Dört; ezbercilik denilince neden hemen Kur’an Kursu akla geliyor? Ezbercilikle suçlanmayacak hangi eğitim kurumumuz var? Yukarıdaki bu iddianın sahibi, bir başka yazısında, "Milyonlarca genç beyin Kur’an Kurslarında koşullandırılıyor... normal denen okullarda sorgulayıcı, araştırıcı değil, dogmatik, bağnaz bir yaklaşımla yetiştiriliyor." değerlendirmesini yapmaktadır. (Bk. Emre Kongar, 06.03.2006) Demek ki, ona göre ezbercilik sadece Kur’an Kursuna özgü bir durum değil; bütün bir eğitim sistemimizin sorunudur.
Beş; genel eğitim sistemi, gerçekten bütün kurumlarıyla çağdaş eğitim bilimlerinin önerileri doğrultusunda dizayn edilmiş ve arzu edilen çağdaş-bağımsız bireyi yetiştiriyorsa, bu eğitimden geçmiş biri, ezber- ci/koşullandırıcı/doğmatik eğitim yapan bir Kur’an Kursundaki eğitimi benimseyebilir mi? Buna rağmen, o kuruma devam edebilir mi? Böylesine bir eğitim sistemi içinde öylesi bir Kur’an Kursu yaşayabilir mi? Böyle bir Kur’an Kursu, halkın teveccühünü kazanabilir mi? Elbette hayır. Böyle bir Kur’an Kursu, asla öylesi bir eğitimden geçmiş bireyin ilgisini çekemez, onu tatmin edemez, iter.
Bu değerlendirme ışığında, milletimizin, Diyanet İşleri Başkanlığından Kur’an Kursu taleplerinin giderek artması, halkımızın bu kurumlara yoğun ilgisi nasıl izah edilecektir?

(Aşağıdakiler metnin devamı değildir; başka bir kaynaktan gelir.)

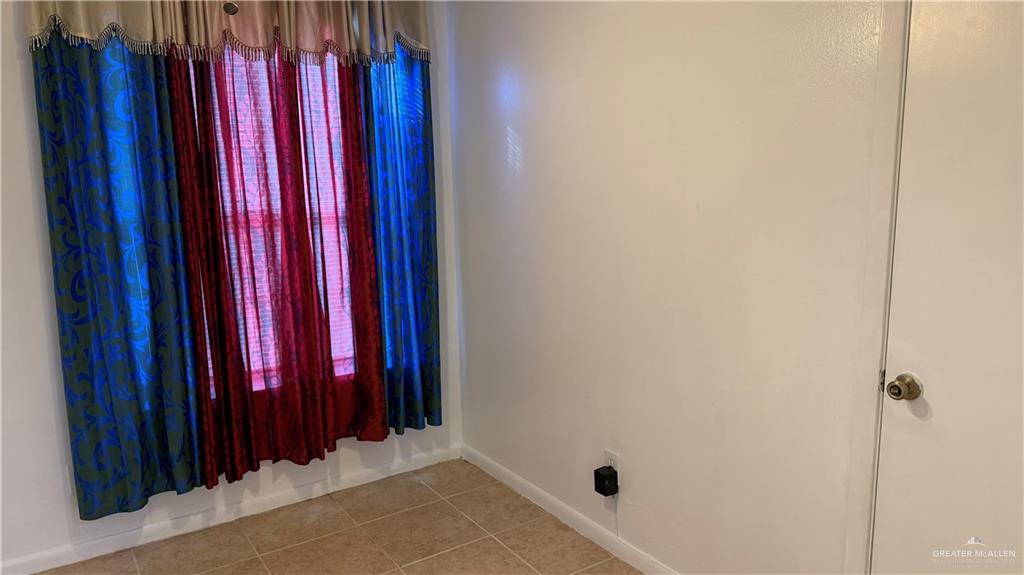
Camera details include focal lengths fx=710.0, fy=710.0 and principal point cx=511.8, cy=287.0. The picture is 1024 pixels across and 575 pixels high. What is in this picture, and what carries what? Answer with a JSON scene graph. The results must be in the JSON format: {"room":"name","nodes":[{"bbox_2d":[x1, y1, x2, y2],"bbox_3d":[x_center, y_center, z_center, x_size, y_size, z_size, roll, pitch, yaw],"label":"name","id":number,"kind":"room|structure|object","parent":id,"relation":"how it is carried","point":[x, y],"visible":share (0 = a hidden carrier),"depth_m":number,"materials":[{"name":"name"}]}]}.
{"room":"bedroom","nodes":[
{"label":"bedroom","id":0,"kind":"room"},
{"bbox_2d":[0,0,462,571],"bbox_3d":[-1.493,-0.237,2.850,2.944,2.590,0.158,-7,11,-34],"label":"window wall","id":1,"kind":"structure","parent":0,"point":[8,48],"depth_m":2.70,"materials":[{"name":"white paint"}]},
{"bbox_2d":[29,30,205,521],"bbox_3d":[-1.468,-0.214,2.635,0.506,2.174,0.091,-7,11,-34],"label":"left curtain","id":2,"kind":"object","parent":1,"relation":"attached to","point":[67,176],"visible":0.85,"depth_m":2.66,"materials":[{"name":"blue fabric"}]},
{"bbox_2d":[22,0,430,66],"bbox_3d":[-1.025,-1.150,2.824,1.570,0.487,0.159,-7,11,-34],"label":"curtain valance","id":3,"kind":"object","parent":1,"relation":"attached to","point":[86,24],"visible":0.92,"depth_m":2.79,"materials":[{"name":"fabric"}]},
{"bbox_2d":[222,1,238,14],"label":"button","id":4,"kind":"object","parent":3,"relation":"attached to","point":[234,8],"visible":0.92,"depth_m":2.68,"materials":[{"name":"metal"}]},
{"bbox_2d":[0,444,461,574],"bbox_3d":[-1.355,1.002,3.003,2.723,0.084,0.014,-7,11,-34],"label":"baseboard","id":5,"kind":"structure","parent":1,"relation":"attached to","point":[345,484],"depth_m":3.05,"materials":[{"name":"white paint"}]},
{"bbox_2d":[191,49,359,392],"bbox_3d":[-1.012,-0.330,3.148,0.959,1.644,0.094,-7,11,-34],"label":"window","id":6,"kind":"structure","parent":1,"relation":"in","point":[210,360],"depth_m":3.18,"materials":[{"name":"white"}]},
{"bbox_2d":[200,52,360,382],"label":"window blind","id":7,"kind":"object","parent":6,"relation":"attached to","point":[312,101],"visible":0.18,"depth_m":3.13,"materials":[{"name":"white"}]},
{"bbox_2d":[163,47,390,483],"bbox_3d":[-0.940,-0.252,2.987,0.855,2.075,0.104,-7,11,-34],"label":"red curtain","id":8,"kind":"object","parent":1,"relation":"attached to","point":[378,406],"visible":0.85,"depth_m":2.97,"materials":[{"name":"red fabric"}]},
{"bbox_2d":[360,43,442,436],"bbox_3d":[-0.509,-0.346,3.288,0.449,2.120,0.098,-7,11,-34],"label":"blue curtain","id":9,"kind":"object","parent":1,"relation":"attached to","point":[424,143],"visible":0.61,"depth_m":3.31,"materials":[{"name":"fabric"}]},
{"bbox_2d":[29,458,643,574],"bbox_3d":[-0.285,1.334,1.386,3.004,0.100,4.270,-7,11,-34],"label":"floor","id":10,"kind":"structure","parent":0,"point":[493,541],"depth_m":2.92,"materials":[{"name":"tile"}]},
{"bbox_2d":[448,0,897,574],"bbox_3d":[0.821,-0.136,2.053,0.148,2.571,4.019,-7,11,-34],"label":"right wall","id":11,"kind":"structure","parent":0,"point":[528,156],"depth_m":2.37,"materials":[{"name":"white paint"}]},
{"bbox_2d":[461,445,678,574],"bbox_3d":[0.545,1.038,2.533,0.014,0.085,2.999,-7,11,-34],"label":"baseboard","id":12,"kind":"structure","parent":11,"relation":"attached to","point":[519,479],"depth_m":2.96,"materials":[{"name":"white paint"}]},
{"bbox_2d":[605,449,619,475],"bbox_3d":[0.383,0.689,2.725,0.008,0.115,0.070,-7,11,-34],"label":"wall socket","id":13,"kind":"object","parent":11,"relation":"attached to","point":[617,468],"visible":0.44,"depth_m":2.71,"materials":[{"name":"white plastic"}]},
{"bbox_2d":[593,465,618,496],"bbox_3d":[0.361,0.755,2.753,0.069,0.090,0.071,-7,11,-34],"label":"power adapter","id":14,"kind":"object","parent":13,"relation":"attached to","point":[599,473],"visible":0.99,"depth_m":2.73,"materials":[{"name":"black plastic"}]},
{"bbox_2d":[844,0,910,574],"bbox_3d":[1.220,0.160,1.490,0.157,2.145,0.967,-7,11,-34],"label":"door frame","id":15,"kind":"structure","parent":11,"relation":"attached to","point":[876,336],"depth_m":1.79,"materials":[{"name":"white paint"}]},
{"bbox_2d":[872,0,1023,574],"bbox_3d":[1.183,0.200,1.471,0.099,2.024,0.847,-7,11,-34],"label":"door","id":16,"kind":"structure","parent":11,"relation":"in","point":[895,493],"depth_m":1.67,"materials":[{"name":"white paint"}]}
]}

Altı; her şeye rağmen Kur’an Kursu, kendisinin ezberci/koşullandırıcı/doğmatik eğitim ile suçlanması olgusunu görmezlikten gelmemeli, onu sorun edinmeli; savunma refleksine kapılmadan soğuk kanlı biçimde ciddi bir öz eleştiri yapıp eleştiri sınırlarını aşan değerlendirmelerden bile yararlanmasını bilmelidir. Böylesine çağdaş bir anlayışla soruna yaklaşması, sürekli kendini yenileyip geliştirmesinin, hizmetlerini güncelleştirmesinin yolunu açacaktır. Bu da, onun işlevsellik düzeyini yükseltecek, aha çok istenen, talep edilen konuma yükselmesini sağlayacaktır.